TO DO -
Please copy the listing word for word, from its first line through the line that contains "Fysioterapeut".

(Extracted page text data)
Start of Block
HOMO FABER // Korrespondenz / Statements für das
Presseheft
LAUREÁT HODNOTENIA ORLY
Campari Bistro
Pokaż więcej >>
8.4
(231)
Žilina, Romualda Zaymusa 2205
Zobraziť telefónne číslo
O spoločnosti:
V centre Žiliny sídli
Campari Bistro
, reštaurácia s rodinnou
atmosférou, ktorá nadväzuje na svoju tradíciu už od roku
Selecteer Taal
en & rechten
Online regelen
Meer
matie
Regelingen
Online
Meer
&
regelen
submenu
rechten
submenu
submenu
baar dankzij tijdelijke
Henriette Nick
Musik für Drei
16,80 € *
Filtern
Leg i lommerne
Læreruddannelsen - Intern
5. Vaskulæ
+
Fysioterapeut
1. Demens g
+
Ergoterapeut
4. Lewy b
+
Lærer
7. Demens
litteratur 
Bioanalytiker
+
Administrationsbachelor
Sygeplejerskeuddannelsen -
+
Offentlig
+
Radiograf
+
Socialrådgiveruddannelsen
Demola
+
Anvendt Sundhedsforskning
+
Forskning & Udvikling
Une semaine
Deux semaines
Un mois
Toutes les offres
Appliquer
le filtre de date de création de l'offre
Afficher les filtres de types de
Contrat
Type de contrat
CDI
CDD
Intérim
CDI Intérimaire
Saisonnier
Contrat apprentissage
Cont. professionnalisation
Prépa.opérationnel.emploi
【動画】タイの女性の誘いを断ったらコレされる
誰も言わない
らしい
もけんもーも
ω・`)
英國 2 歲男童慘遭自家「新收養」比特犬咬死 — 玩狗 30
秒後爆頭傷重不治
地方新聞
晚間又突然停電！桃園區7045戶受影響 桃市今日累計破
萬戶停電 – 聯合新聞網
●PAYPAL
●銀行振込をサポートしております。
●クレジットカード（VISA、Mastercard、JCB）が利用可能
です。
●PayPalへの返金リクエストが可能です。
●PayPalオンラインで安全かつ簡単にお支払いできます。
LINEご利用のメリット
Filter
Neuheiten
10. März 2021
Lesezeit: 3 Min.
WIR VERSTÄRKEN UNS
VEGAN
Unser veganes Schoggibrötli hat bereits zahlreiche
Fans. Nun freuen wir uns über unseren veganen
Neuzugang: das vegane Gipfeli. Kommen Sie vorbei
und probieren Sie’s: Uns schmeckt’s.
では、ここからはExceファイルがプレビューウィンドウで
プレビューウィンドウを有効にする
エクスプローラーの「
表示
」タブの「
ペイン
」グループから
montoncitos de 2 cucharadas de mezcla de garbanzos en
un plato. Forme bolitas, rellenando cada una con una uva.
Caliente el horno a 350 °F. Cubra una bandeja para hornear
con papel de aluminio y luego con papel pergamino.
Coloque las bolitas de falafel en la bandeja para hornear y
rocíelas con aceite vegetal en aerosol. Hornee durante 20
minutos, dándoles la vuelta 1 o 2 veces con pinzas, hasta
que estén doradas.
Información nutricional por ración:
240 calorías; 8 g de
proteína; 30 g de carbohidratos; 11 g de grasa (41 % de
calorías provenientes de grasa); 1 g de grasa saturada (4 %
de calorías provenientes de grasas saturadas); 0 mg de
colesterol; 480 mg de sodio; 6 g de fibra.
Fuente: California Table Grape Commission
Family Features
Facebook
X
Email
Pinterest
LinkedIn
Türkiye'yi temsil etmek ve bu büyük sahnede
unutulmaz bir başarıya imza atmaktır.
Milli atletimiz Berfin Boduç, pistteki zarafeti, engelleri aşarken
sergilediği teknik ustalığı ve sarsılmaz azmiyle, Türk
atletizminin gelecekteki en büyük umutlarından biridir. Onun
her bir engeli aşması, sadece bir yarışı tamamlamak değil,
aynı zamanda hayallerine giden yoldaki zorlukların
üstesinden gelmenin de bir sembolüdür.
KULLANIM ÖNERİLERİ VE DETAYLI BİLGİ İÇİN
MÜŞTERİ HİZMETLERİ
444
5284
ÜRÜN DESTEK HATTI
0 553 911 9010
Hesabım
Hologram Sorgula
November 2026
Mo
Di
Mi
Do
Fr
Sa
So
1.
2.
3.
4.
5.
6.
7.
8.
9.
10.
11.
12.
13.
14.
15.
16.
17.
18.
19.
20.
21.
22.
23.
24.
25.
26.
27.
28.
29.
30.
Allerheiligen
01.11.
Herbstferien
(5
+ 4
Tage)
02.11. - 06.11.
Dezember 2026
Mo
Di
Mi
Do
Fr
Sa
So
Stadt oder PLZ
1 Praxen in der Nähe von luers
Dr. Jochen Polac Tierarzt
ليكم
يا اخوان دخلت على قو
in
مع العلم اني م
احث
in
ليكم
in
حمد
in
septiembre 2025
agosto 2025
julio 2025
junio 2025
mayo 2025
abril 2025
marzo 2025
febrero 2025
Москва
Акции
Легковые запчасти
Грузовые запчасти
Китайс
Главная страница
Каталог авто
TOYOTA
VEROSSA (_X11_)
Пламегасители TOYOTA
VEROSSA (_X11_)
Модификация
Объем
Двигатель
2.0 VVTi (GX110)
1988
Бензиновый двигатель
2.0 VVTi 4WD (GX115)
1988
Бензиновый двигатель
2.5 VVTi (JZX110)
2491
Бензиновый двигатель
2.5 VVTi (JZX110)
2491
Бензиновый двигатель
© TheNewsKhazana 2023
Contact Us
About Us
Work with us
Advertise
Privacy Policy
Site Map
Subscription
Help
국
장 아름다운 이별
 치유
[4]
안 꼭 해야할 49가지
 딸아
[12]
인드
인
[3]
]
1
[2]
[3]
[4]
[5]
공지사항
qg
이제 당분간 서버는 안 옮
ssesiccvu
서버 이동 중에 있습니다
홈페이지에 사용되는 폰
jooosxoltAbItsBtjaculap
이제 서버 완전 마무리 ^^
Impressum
End of Block
THE COMPLETED TASK -
HOMO FABER // Korrespondenz / Statements für das
Presseheft
LAUREÁT HODNOTENIA ORLY
Campari Bistro
Pokaż więcej >>
8.4
(231)
Žilina, Romualda Zaymusa 2205
Zobraziť telefónne číslo
O spoločnosti:
V centre Žiliny sídli
Campari Bistro
, reštaurácia s rodinnou
atmosférou, ktorá nadväzuje na svoju tradíciu už od roku
Selecteer Taal
en & rechten
Online regelen
Meer
matie
Regelingen
Online
Meer
&
regelen
submenu
rechten
submenu
submenu
baar dankzij tijdelijke
Henriette Nick
Musik für Drei
16,80 € *
Filtern
Leg i lommerne
Læreruddannelsen - Intern
5. Vaskulæ
+
Fysioterapeut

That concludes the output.